Vor 125 Jahren wurde Charles Chaplin geboren. Mit seinem Film «Der grosse Diktator» hat er als Erster Hitlers Wahn der Welt vor Augen geführt.
Seine bekannteste Rolle ist die des «Tramps», aber gleich danach kommt Anton Hynkel, der Diktator von Tomanien. Der will, hinter dem Rücken seines Verbündeten Benzino Napoloni, des Herrschers von Bakteria, ins gemeinsame Nachbarland Osterlitsch einmarschieren. Dazwischen terrorisiert er die Juden («the jewten») und schickt sie in Konzentrationslager.
Charlie Chaplins Film «Der grosse Diktator» kam 1940 ins Kino, sieben Jahre nach der Machtergreifung Hitlers in Deutschland, und die Parodie ist keineswegs subtil: der Schnauz und der Militarismus, die bizarr zackige Gestik, die Spiessgesellen Gorbitsch und Herring – alles da. Besonders drastisch überzeichnet sind die Massenansprachen von Chaplins Hynkel, in denen er Hitlers aggressiven Redestil in einem unverständlichen Denglisch persifliert, in dem es Kernbegriffe wie «Wiener Schnitzel», «Sauerkraut» und «Schtonk!» hagelt.

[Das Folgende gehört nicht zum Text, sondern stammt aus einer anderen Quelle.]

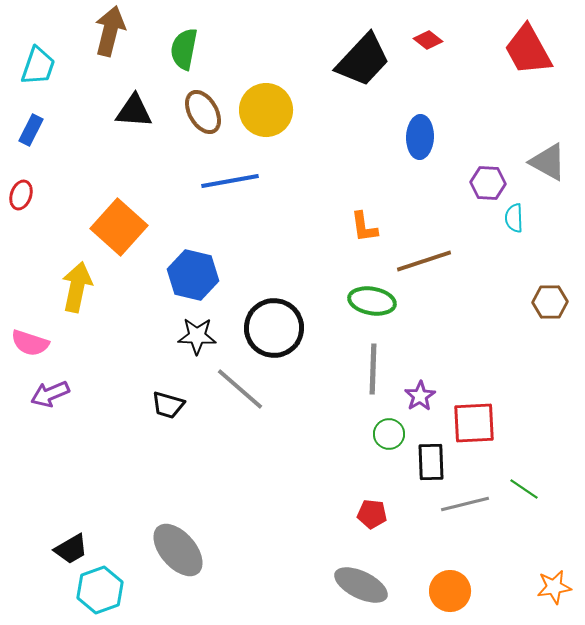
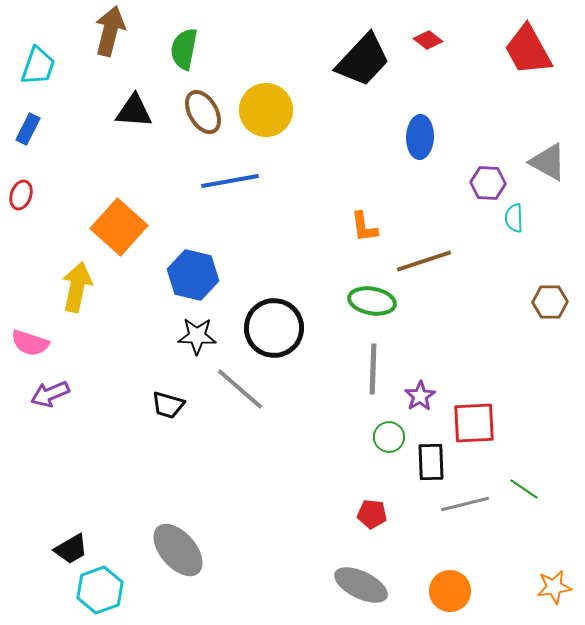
blue rectangle at (31, 130): moved 3 px left, 1 px up
green circle at (389, 434): moved 3 px down
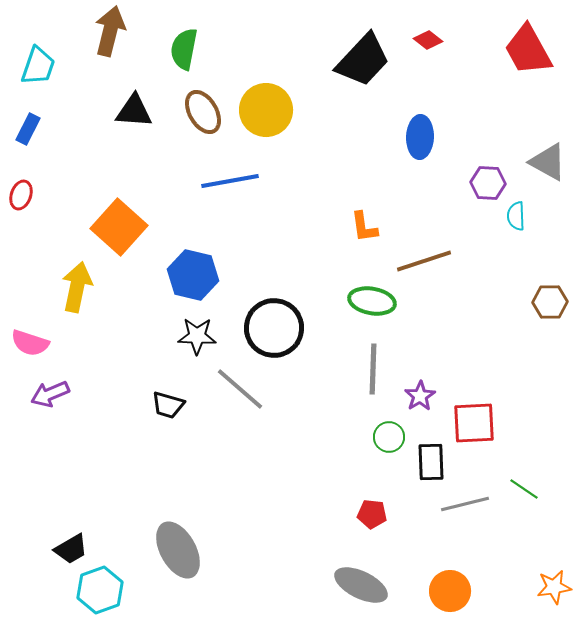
cyan semicircle at (514, 218): moved 2 px right, 2 px up
gray ellipse at (178, 550): rotated 12 degrees clockwise
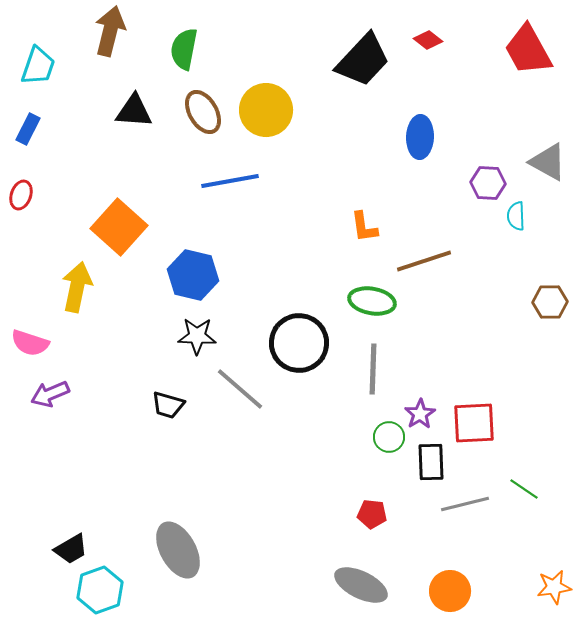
black circle at (274, 328): moved 25 px right, 15 px down
purple star at (420, 396): moved 18 px down
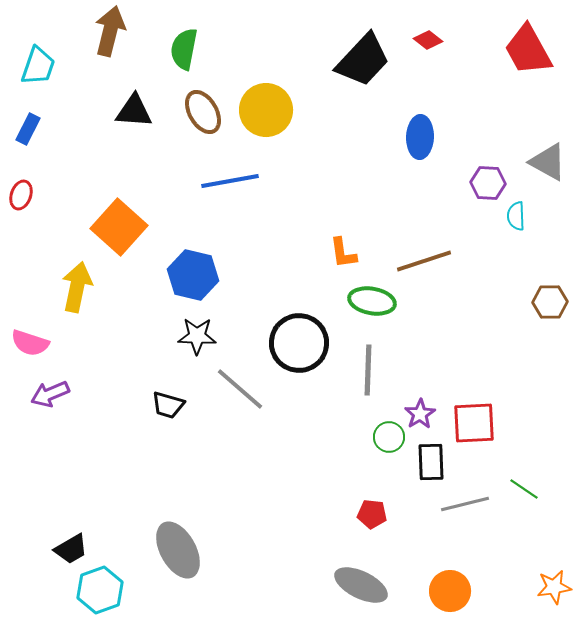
orange L-shape at (364, 227): moved 21 px left, 26 px down
gray line at (373, 369): moved 5 px left, 1 px down
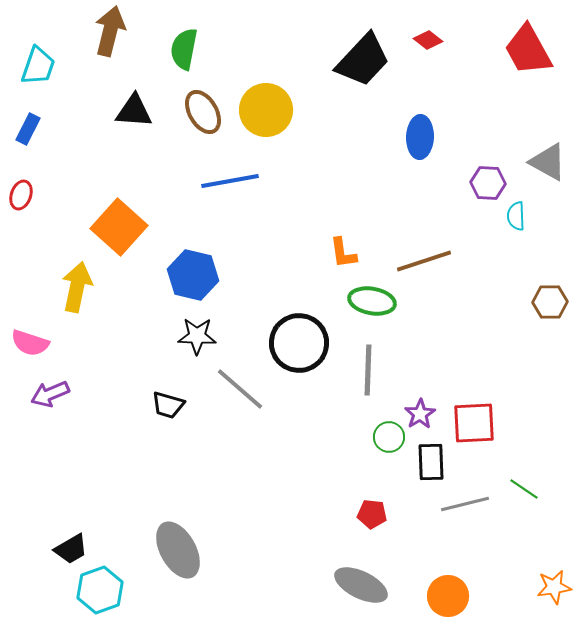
orange circle at (450, 591): moved 2 px left, 5 px down
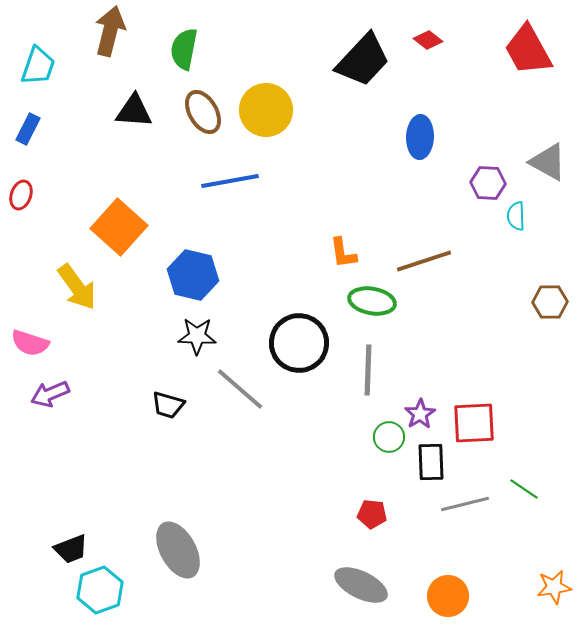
yellow arrow at (77, 287): rotated 132 degrees clockwise
black trapezoid at (71, 549): rotated 9 degrees clockwise
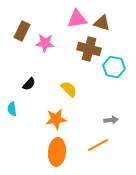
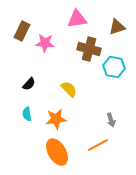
brown triangle: moved 15 px right, 4 px down; rotated 36 degrees counterclockwise
cyan semicircle: moved 15 px right, 5 px down
gray arrow: rotated 80 degrees clockwise
orange ellipse: rotated 36 degrees counterclockwise
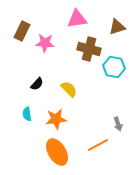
black semicircle: moved 8 px right
gray arrow: moved 7 px right, 4 px down
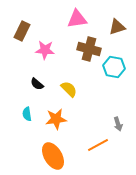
pink star: moved 7 px down
black semicircle: rotated 88 degrees clockwise
orange ellipse: moved 4 px left, 4 px down
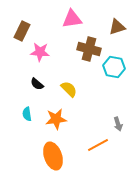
pink triangle: moved 5 px left
pink star: moved 5 px left, 2 px down
orange ellipse: rotated 12 degrees clockwise
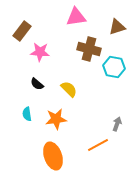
pink triangle: moved 4 px right, 2 px up
brown rectangle: rotated 12 degrees clockwise
gray arrow: moved 1 px left; rotated 144 degrees counterclockwise
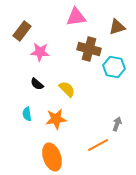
yellow semicircle: moved 2 px left
orange ellipse: moved 1 px left, 1 px down
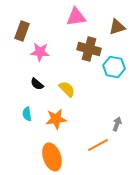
brown rectangle: rotated 18 degrees counterclockwise
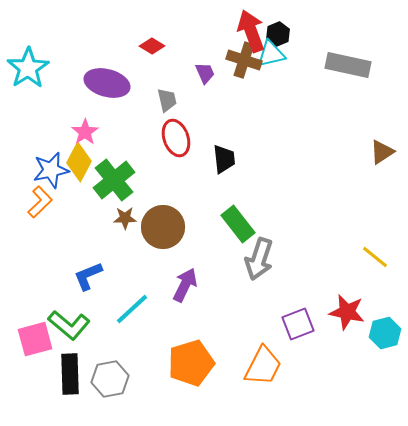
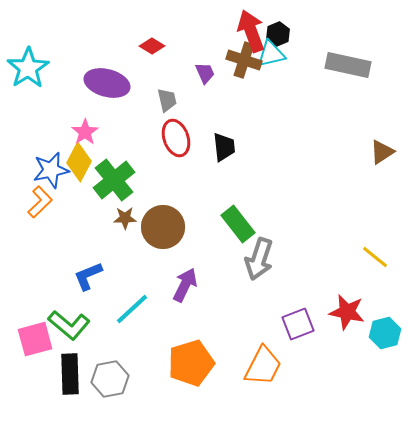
black trapezoid: moved 12 px up
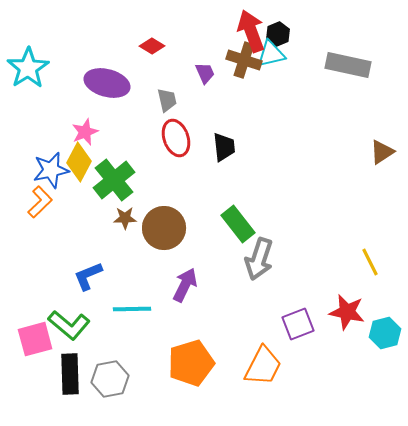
pink star: rotated 12 degrees clockwise
brown circle: moved 1 px right, 1 px down
yellow line: moved 5 px left, 5 px down; rotated 24 degrees clockwise
cyan line: rotated 42 degrees clockwise
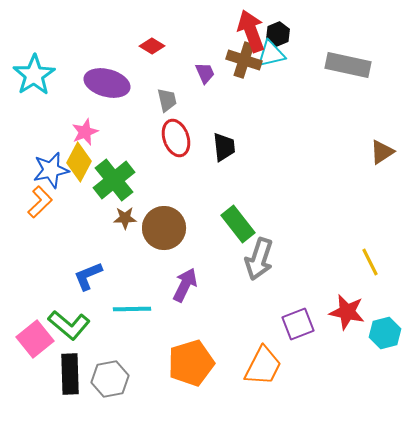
cyan star: moved 6 px right, 7 px down
pink square: rotated 24 degrees counterclockwise
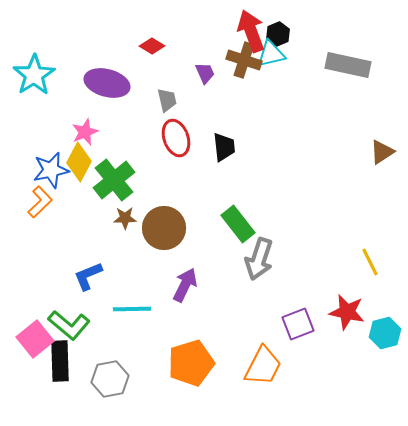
black rectangle: moved 10 px left, 13 px up
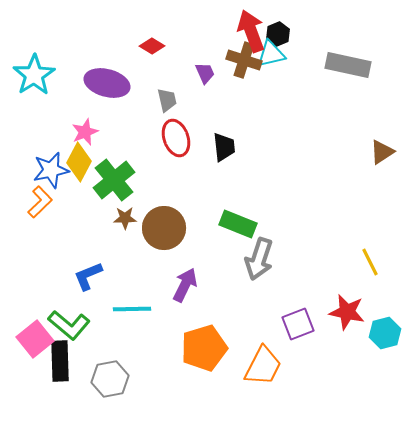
green rectangle: rotated 30 degrees counterclockwise
orange pentagon: moved 13 px right, 15 px up
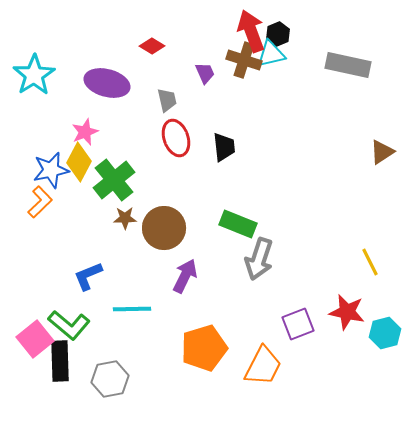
purple arrow: moved 9 px up
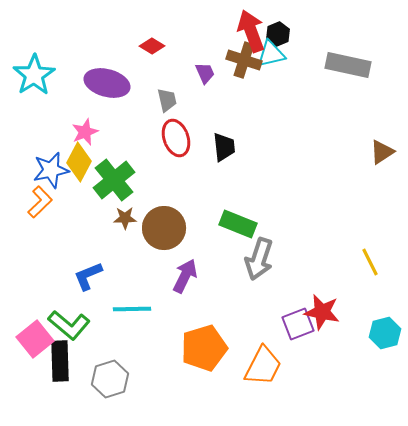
red star: moved 25 px left
gray hexagon: rotated 6 degrees counterclockwise
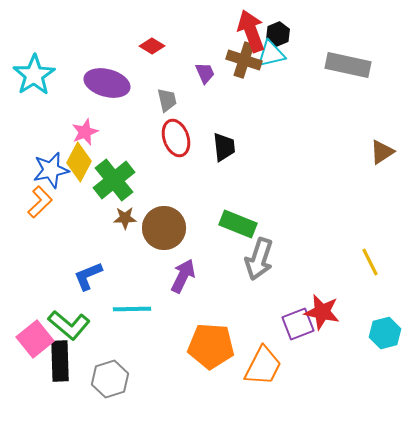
purple arrow: moved 2 px left
orange pentagon: moved 7 px right, 2 px up; rotated 21 degrees clockwise
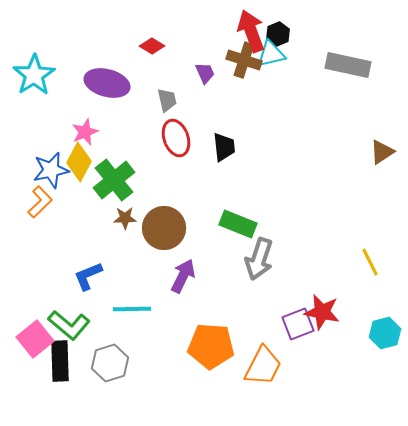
gray hexagon: moved 16 px up
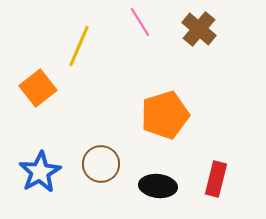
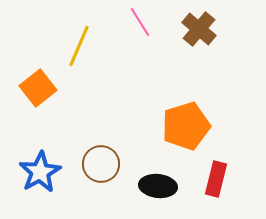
orange pentagon: moved 21 px right, 11 px down
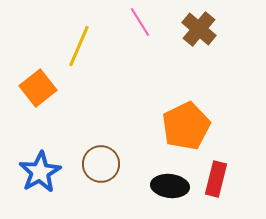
orange pentagon: rotated 9 degrees counterclockwise
black ellipse: moved 12 px right
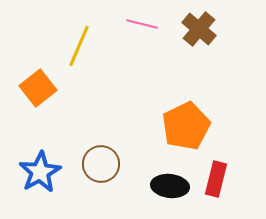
pink line: moved 2 px right, 2 px down; rotated 44 degrees counterclockwise
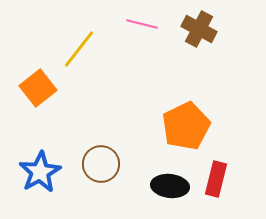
brown cross: rotated 12 degrees counterclockwise
yellow line: moved 3 px down; rotated 15 degrees clockwise
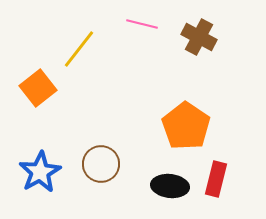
brown cross: moved 8 px down
orange pentagon: rotated 12 degrees counterclockwise
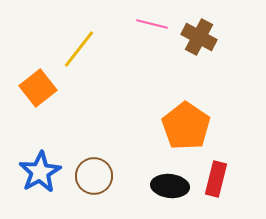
pink line: moved 10 px right
brown circle: moved 7 px left, 12 px down
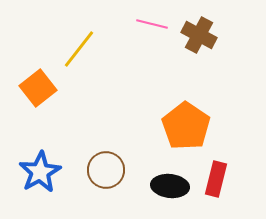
brown cross: moved 2 px up
brown circle: moved 12 px right, 6 px up
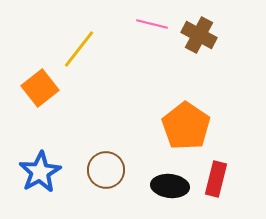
orange square: moved 2 px right
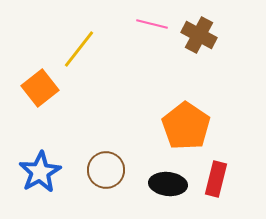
black ellipse: moved 2 px left, 2 px up
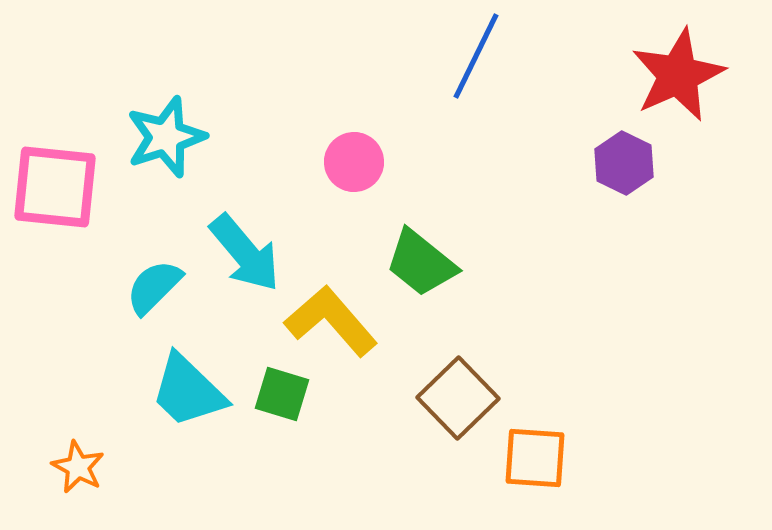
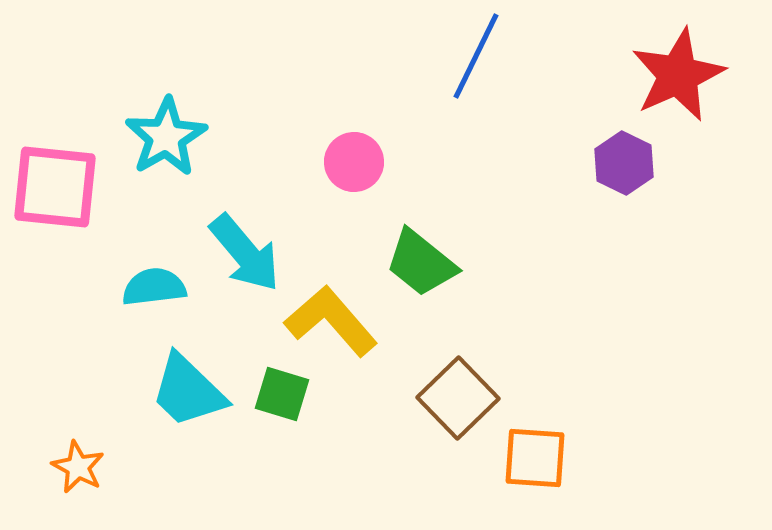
cyan star: rotated 12 degrees counterclockwise
cyan semicircle: rotated 38 degrees clockwise
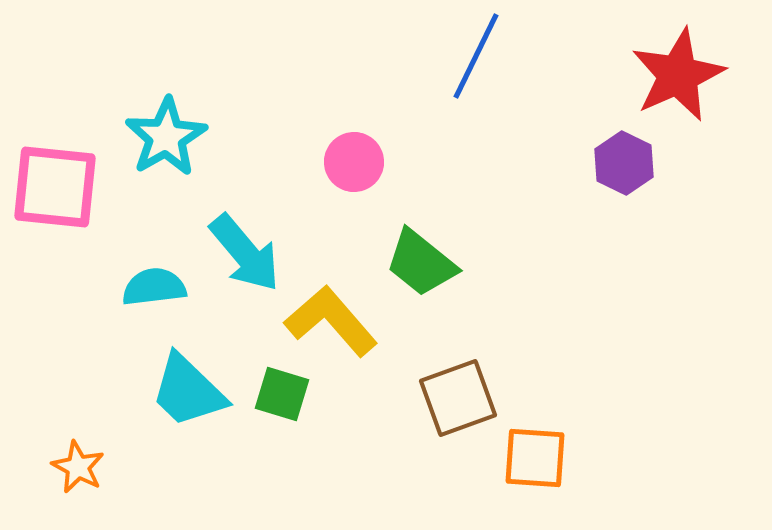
brown square: rotated 24 degrees clockwise
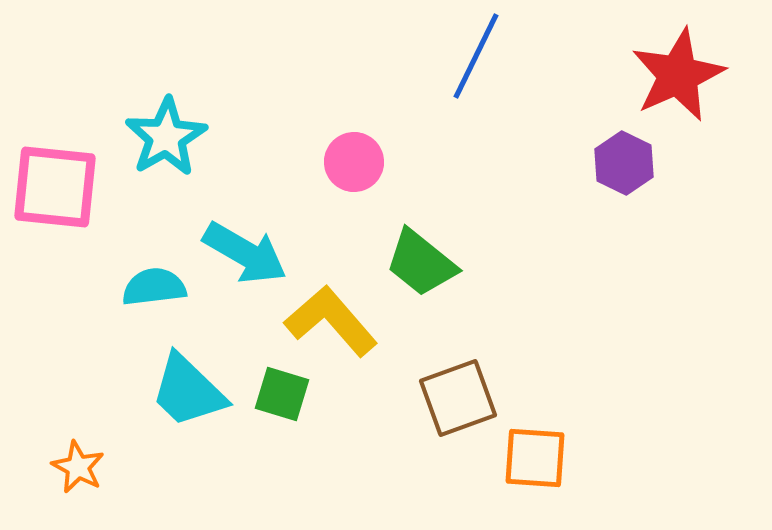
cyan arrow: rotated 20 degrees counterclockwise
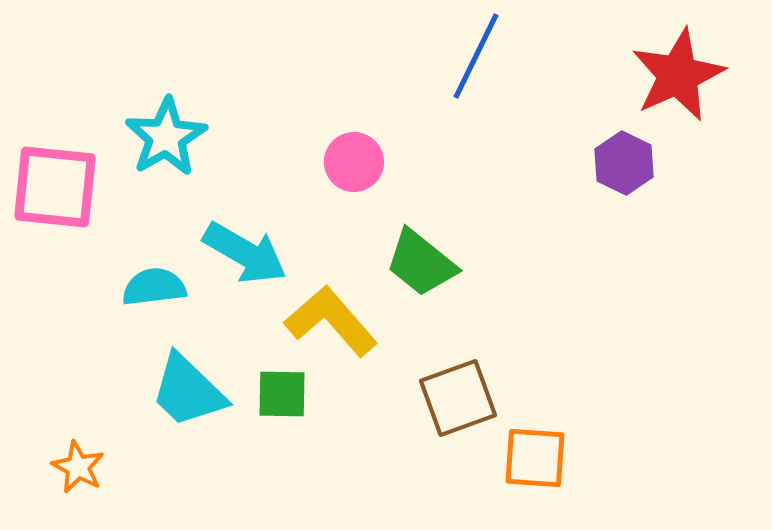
green square: rotated 16 degrees counterclockwise
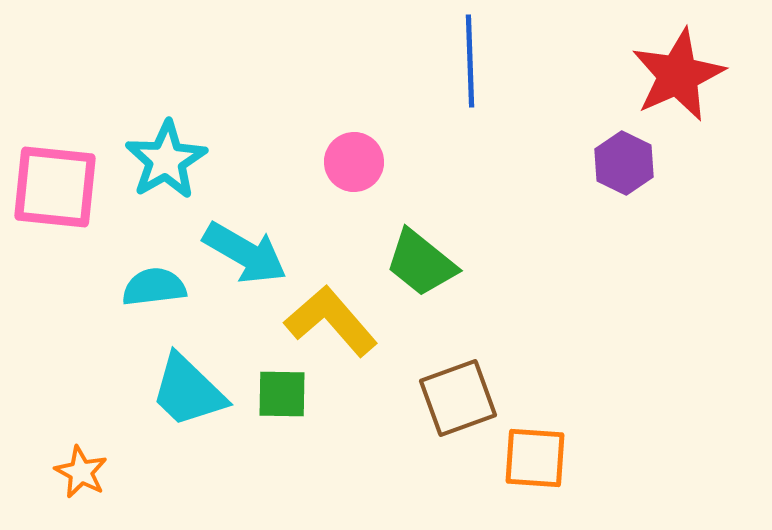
blue line: moved 6 px left, 5 px down; rotated 28 degrees counterclockwise
cyan star: moved 23 px down
orange star: moved 3 px right, 5 px down
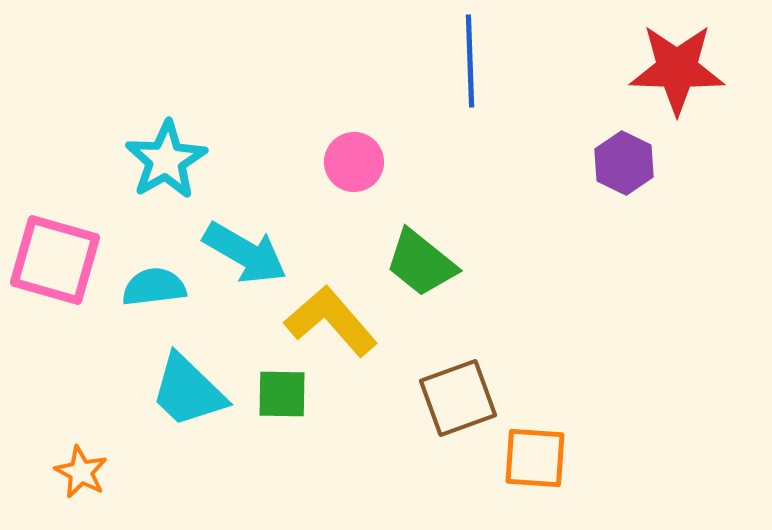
red star: moved 1 px left, 6 px up; rotated 26 degrees clockwise
pink square: moved 73 px down; rotated 10 degrees clockwise
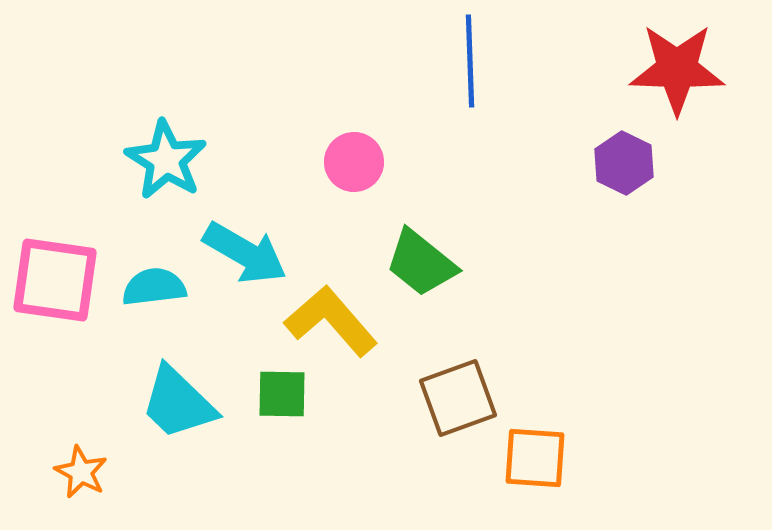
cyan star: rotated 10 degrees counterclockwise
pink square: moved 20 px down; rotated 8 degrees counterclockwise
cyan trapezoid: moved 10 px left, 12 px down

Legendär ist die Szene, in der der grosse Diktator seiner Weltherrschaftsfantasie einen fast zärtlichen Ausdruck gibt, indem er mit einer Weltkugel zu Wagners Lohengrin-Ouvertüre tanzt – bis der Globus ob so viel Verehrung in seiner Hand platzt. Einen seltsamen Kontrast bildet die Schlussszene: der jüdische Coiffeur (ebenfalls Chaplin), der aufgrund der frappanten Ähnlichkeit mit Hynkel plötzlich an die Stelle des Diktators getreten ist, hält eine Radioansprache ans besetzte Osterlitsch – und holt zu einer Fanfare auf die Freiheit und gegen nationalstaatliche Rivalitäten aus. Hier kippt der Film von der Parodie mit herrlichen Slapstick-Szenen ins pathosreiche Melodram – und verrät viel über die Zeit, in der er entstand.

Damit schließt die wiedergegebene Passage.